The outlook for the Indian economy and the capital market looks bright to analysts on the arrival of Samvat 2080, thanks to robust corporate earnings and standout macroeconomic factors supporting wealth creation for investors.

According to analysts keeping an eye on the market dynamics, the strength of the economic fundamentals and the firmness in the markets have helped investors shrug off the concerns over the upcoming general elections, the likely volatile conditions in global markets, the ongoing geopolitical crises, and oil price fluctuations.

The Indian equity market performed exceptionally well in Samvat 2079, despite global headwinds like economic downturns in the US and Europe, the slowdown in the Chinese economy, and higher-for-longer interest rates

While the NSE Nifty 50 surged 9.5 percent during the period, broader indices excelled, with the Nifty Smallcap 100 and Nifty Midcap 100 climbing 35 percent and 29.5 percent. Among sectors, the PSU Bank index surged 51 percent, and Realty by 52.22 percent. Only the Oil & Gas index ended in the red, down 0.2 percent.

India is making steady progress toward emerging as the third-largest economy in the world by 2027-28, according to Sharekhan. Corporate earnings are expected to average a 15 percent annual growth rate over the next two years, with over 20 percent earnings growth anticipated in the BSE 200 during the same period, the brokerage said.

ICICI Direct sees India as an attractive equity investment destination because of its strong corporate earnings – an expected 16.5 percent CAGR over FY23-25 – and supportive economic growth of 6-7 percent with inflation in an acceptable level of 5 percent in the medium to long term, despite global challenges

The brokerage firm expects the Nifty 50 to reach 21,500, favoring sectors like banks, capital goods, and power, avoiding IT, oil, and gas. The firm suggests quality investments for long-term wealth generation, focusing on strong earnings growth, stable cash flows, and solid RoE and RoCE.

India on global investors’ radar: Bond inclusion, other factors

JP Morgan recently added Indian government bonds (G-Sec) to its Emerging Markets Bond Index, with experts looking at a $20-30 billion foreign investment. Morgan Stanley, CLSA, and Nomura have also raised their India allocations. This shift towards domestic equities may benefit the Indian markets compared to other emerging markets, according to experts.

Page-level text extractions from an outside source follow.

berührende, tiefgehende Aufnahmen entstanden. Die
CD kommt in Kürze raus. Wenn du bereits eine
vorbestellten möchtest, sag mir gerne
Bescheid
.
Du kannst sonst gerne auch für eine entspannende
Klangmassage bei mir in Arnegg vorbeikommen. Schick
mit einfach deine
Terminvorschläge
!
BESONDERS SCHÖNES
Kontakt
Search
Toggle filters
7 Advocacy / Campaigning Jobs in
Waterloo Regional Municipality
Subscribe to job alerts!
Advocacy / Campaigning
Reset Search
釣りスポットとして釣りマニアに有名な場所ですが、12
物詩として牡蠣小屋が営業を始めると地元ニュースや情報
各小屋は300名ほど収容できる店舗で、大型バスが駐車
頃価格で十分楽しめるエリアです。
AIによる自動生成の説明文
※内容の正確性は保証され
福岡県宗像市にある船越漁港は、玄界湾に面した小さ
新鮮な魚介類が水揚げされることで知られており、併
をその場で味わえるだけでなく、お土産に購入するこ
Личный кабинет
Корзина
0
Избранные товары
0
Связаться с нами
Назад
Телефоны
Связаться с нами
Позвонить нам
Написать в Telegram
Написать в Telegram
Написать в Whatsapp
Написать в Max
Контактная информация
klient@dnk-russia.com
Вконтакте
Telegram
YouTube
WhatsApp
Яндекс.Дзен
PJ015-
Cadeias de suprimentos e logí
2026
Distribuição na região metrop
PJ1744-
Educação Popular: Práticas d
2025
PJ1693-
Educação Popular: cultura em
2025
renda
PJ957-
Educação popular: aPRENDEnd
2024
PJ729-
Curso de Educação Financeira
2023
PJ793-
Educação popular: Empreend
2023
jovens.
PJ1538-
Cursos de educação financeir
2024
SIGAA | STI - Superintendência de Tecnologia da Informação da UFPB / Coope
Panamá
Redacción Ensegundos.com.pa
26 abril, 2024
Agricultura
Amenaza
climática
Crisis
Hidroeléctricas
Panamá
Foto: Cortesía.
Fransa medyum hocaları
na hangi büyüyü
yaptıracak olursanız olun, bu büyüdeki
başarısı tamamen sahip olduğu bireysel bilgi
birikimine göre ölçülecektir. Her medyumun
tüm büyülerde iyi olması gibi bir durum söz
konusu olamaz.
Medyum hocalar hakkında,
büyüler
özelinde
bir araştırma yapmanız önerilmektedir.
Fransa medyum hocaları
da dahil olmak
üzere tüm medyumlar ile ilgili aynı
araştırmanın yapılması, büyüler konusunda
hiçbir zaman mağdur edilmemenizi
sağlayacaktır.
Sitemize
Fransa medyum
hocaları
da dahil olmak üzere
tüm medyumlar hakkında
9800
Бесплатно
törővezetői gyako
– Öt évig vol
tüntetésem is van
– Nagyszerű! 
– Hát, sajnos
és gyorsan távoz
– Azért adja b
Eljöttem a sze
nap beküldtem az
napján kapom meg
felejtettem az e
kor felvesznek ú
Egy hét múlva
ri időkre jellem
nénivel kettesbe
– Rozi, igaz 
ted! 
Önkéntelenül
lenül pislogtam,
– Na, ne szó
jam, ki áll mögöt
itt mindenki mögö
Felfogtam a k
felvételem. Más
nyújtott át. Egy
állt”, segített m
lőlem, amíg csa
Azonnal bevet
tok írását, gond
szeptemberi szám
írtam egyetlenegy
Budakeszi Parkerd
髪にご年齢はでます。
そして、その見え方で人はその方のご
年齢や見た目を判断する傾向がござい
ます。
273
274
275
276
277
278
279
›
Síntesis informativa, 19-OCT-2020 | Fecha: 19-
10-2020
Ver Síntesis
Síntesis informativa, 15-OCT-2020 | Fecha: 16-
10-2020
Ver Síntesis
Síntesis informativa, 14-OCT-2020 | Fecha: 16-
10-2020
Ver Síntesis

Morgan Stanley upgraded India to ‘standout overweight’ on October 20, citing improving economic and earnings growth, and macro-stability. The firm increased India’s weight in the Asia Pacific ex-Japan portfolio from 75 bps to 100 bps overweight.

CLSA is 303 bps ‘overweight’ on Indian markets in the MSCI Asia Pacific, ex-Japan portfolio. Nomura also upgraded its stance on the Indian market from ‘neutral’ to ‘overweight’, recommending a 100-bps higher allocation compared to India’s weight in the MSCI Asia ex-Japan index.

On November 6, Fitch Ratings raised India’s medium-term growth estimate by 70 basis points to 6.2 percent from 5.5 percent. This was in contrast to the reduction in estimates for 10 other emerging markets, primarily due to the influence of China, which now averages 4 percent on a GDP-weighted average basis.

Global headwinds may trigger short-term volatility

The geopolitical scenario does not appear supportive with war raging on two fronts – in the Middle East between Israel and Palestine militant group Hamas, and in Asia between Russia and Ukraine – without much signs of a resolution in the near term. On the economic front, all major nations are grappling with inflationary pressures and consequently high-interest rates. The Indian market is at the receiving end with foreign portfolio investments drying out because of the looming uncertainties.

Prabhudas Lilladher expects the next few months to be volatile for the markets due to factors like El Niño impact on inflation, high commodity prices and raised interest rates.

The domestic market shows a split between strong demand in the upper segments of the population and pressure in lower or middle sections. Consumer spending patterns are changing, with discretionary categories growing faster than staples and small items.

Sticky inflation, geopolitical crises may hit short-term fund flows

The upcoming Lok Sabha elections in the world’s largest democracy are significant for the next 12 months, given the country’s growth momentum. Prabhudas Lilladher anticipates a strong majority government would positively impact the markets.

According to HDFC Securities, there are challenges with sticky inflation, driven by supply issues in commodities, and high interest rates. If this situation persists, a global economic slowdown could be inevitable.

The ongoing political conflicts may divert resources and affect investor risk appetite globally while rising bond yields have begun affecting the equity market valuations and corporate profitability. It’s crucial for investors and companies to adapt to the changing economic conditions and market dynamics to navigate these challenges effectively.

Regarding Indian macros, indicators such as GST collections, direct tax collections, PMI for manufacturing and services, and the current account deficit are positive. However, fiscal deficit, uneven rainfall affecting foodgrain production, inflation, and rural incomes should be monitored closely, HDFC Securities said.